Jennings looked down and checked his scan. There are no incongruities,
he said also in Hindi.
Okay, let’s move on to the next valley,
Gavaskar said.
No, we stay here.
Rahul Gavaskar looked back in surprise. It was the machine that had spoken and not one of the Irishmen. Gavaskar was used to machines speaking, that had been going on for a long time. What he was not used to was a machine issuing a command to a human. He was composing a reply when it happened again. This time the machine changed its tone to convey a sense of extreme urgency. In addition to issuing a command sounding like a human voice it added frequencies audible to the human ear that no human voice could produce.

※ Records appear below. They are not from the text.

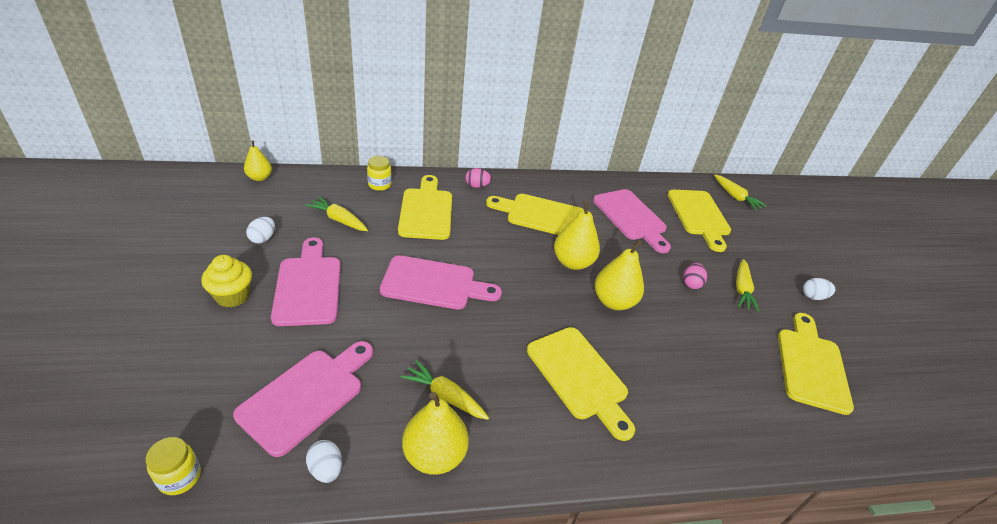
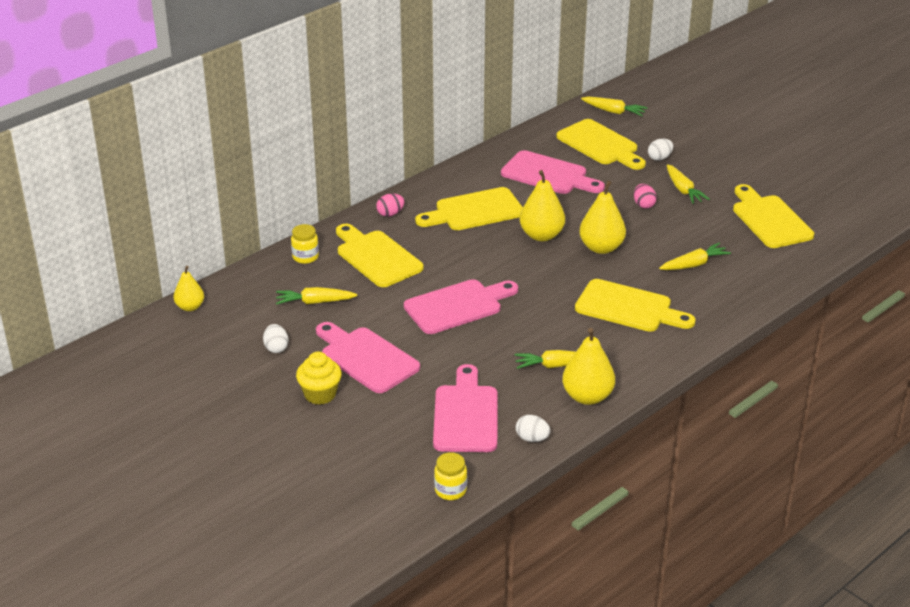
camera: 30 degrees left, 5 degrees down
(689, 369) = (694, 264): none -> yellow carrot
(813, 296) = (736, 169): white egg -> white egg (659, 158)

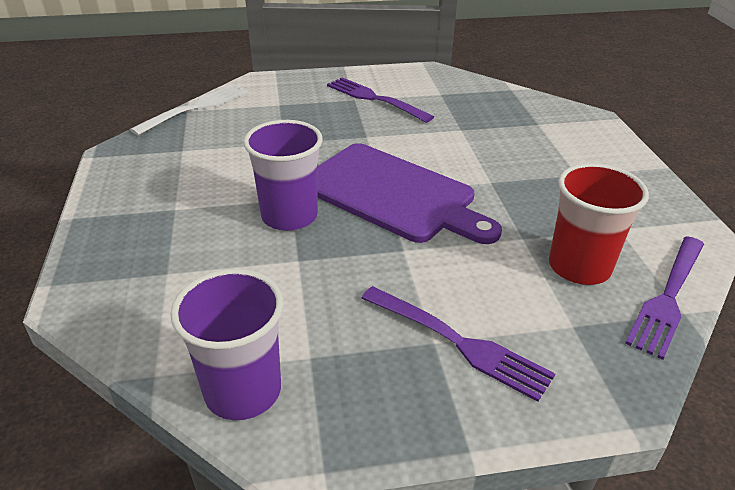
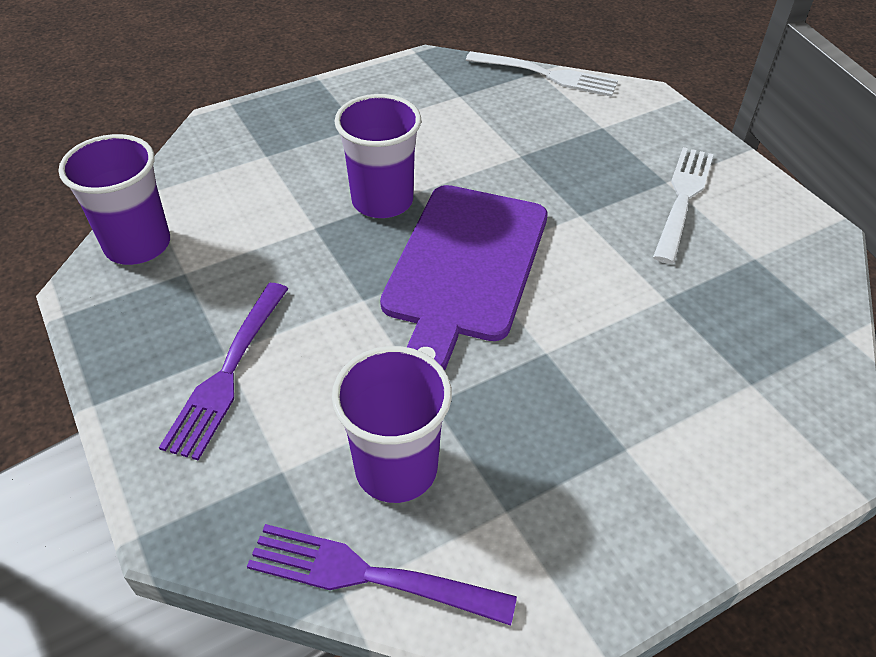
camera: 70 degrees right, 10 degrees up
(375, 99) = (683, 198): purple fork -> white fork
(579, 267) = (396, 468): red cup -> purple cup

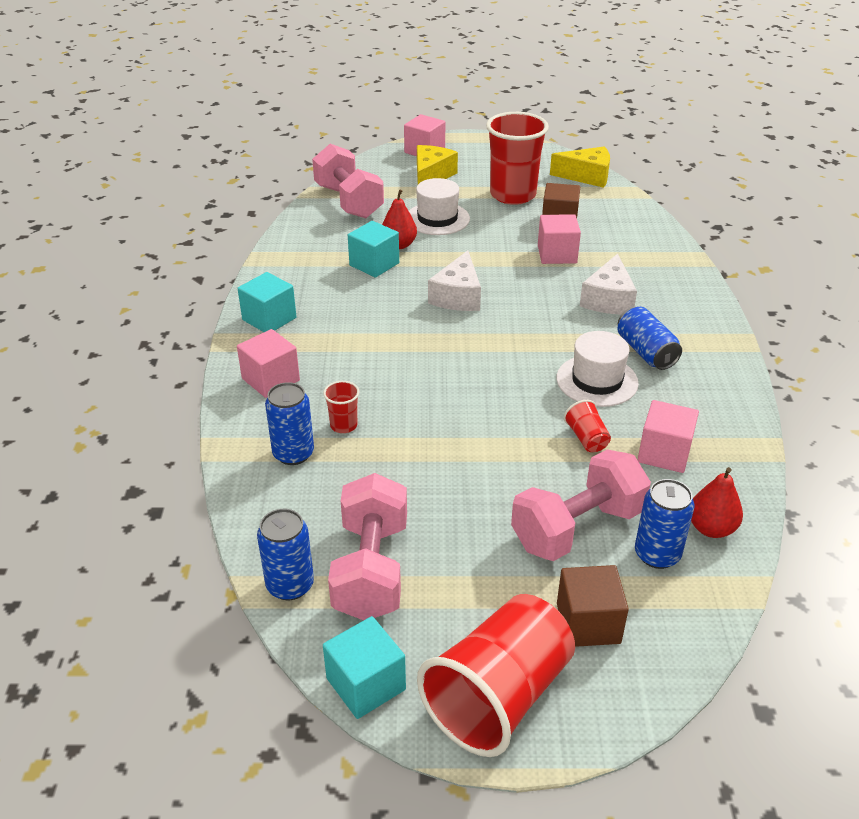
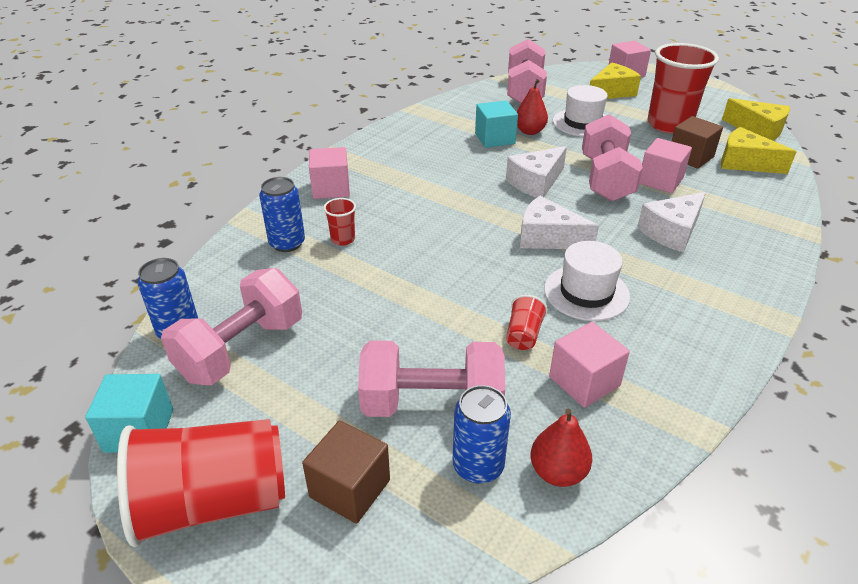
camera: 35 degrees right, 0 degrees up
(269, 319) = (377, 149): turquoise cube -> none
(512, 269) = (606, 179): none -> pink dumbbell
(520, 345) = (547, 238): none -> white cheese
(604, 212) = (744, 163): none -> yellow cheese
(645, 352) = (661, 288): blue can -> none

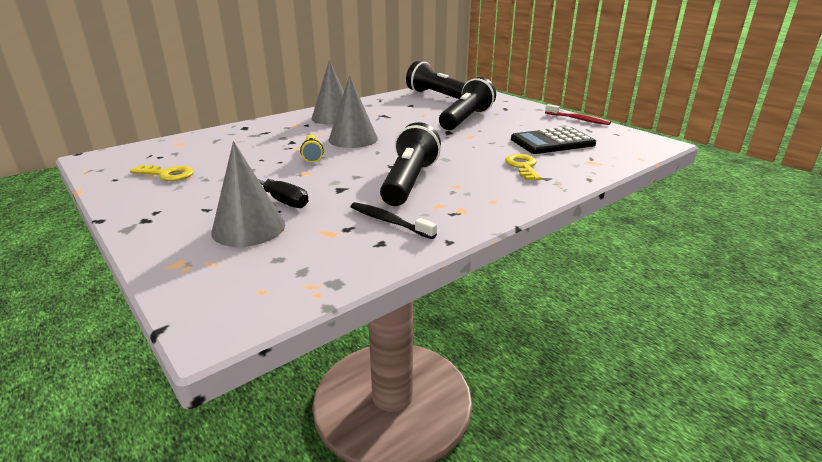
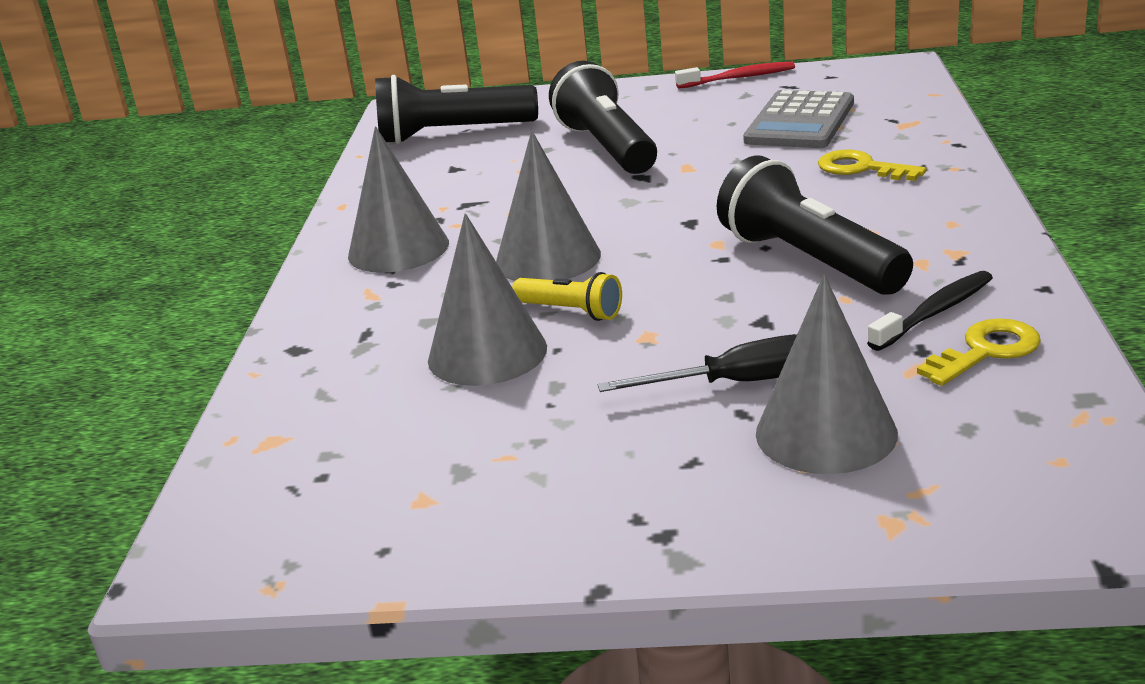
camera: 45 degrees left, 0 degrees up
(167, 174) = (450, 479): yellow key -> yellow key (986, 351)
(265, 152) = (487, 353): none -> grey cone
(389, 221) = (935, 312): black toothbrush -> black toothbrush turned 150 degrees clockwise
(552, 142) = (800, 122): black calculator -> grey calculator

Incongruity, incongruity, incongruity. Shane Jennings, Shane Jennings move to the right, move to the right, move to the right.
Jennings was fast, he threw himself to the right and rolled. He only just made it. A ball bearing one half centimeter in diameter and made of obsidian emerged from the ground traveling at a speed of 4,000 kilometers per hour. It missed Jennings’ left foot by a fraction of a centimeter and hit a tree. It was going so fast that the men didn’t even see it but the machine did. When the obsidian ball bearing hit the tree in the center of its trunk the transferred momentum caused the tree to shatter. The viewscope calculated the trajectories of every tree fragment as a side issue to protect the men while it performed a three dimensional 360 degree scan of the whole area for a radius of ten kilometers. Its internal galvanometer caught the change in an underground relay seven kilometers away. It issued a command immediately. The command was issued verbally for the benefit of the humans and also over machine to machine high speed datalink.
By the time Shane Jennings lifted his weapon all the targets were already loaded into his gun. The recoilless gun began to fire at a rate of ten rounds per second and seven kilometers away the hillside began to blow apart. Trees and tree parts exploded into the air and once the rounds had penetrated to a depth of twenty meters the remains of reinforced concrete walls and the two humans inside them began to fly into the air. As soon as it had counted enough bone fragments to make up two human skulls the viewscope switched Shane Jennings’ weapon to idle mode.
Eoin Dempsey looked at the mess made of the hillside seven kilometers away and thanked God that Dublin had aligned itself with New Delhi and not with London. He took a deep breath. Analysis,
he said in Gaelic.
The machine replied immediately in Hindi. Two humans detected and destroyed. Two heartbeats detected once concrete shell pierced. Analysis of bone fragments reconstructs two skulls. Conclusion is that both humans are dead.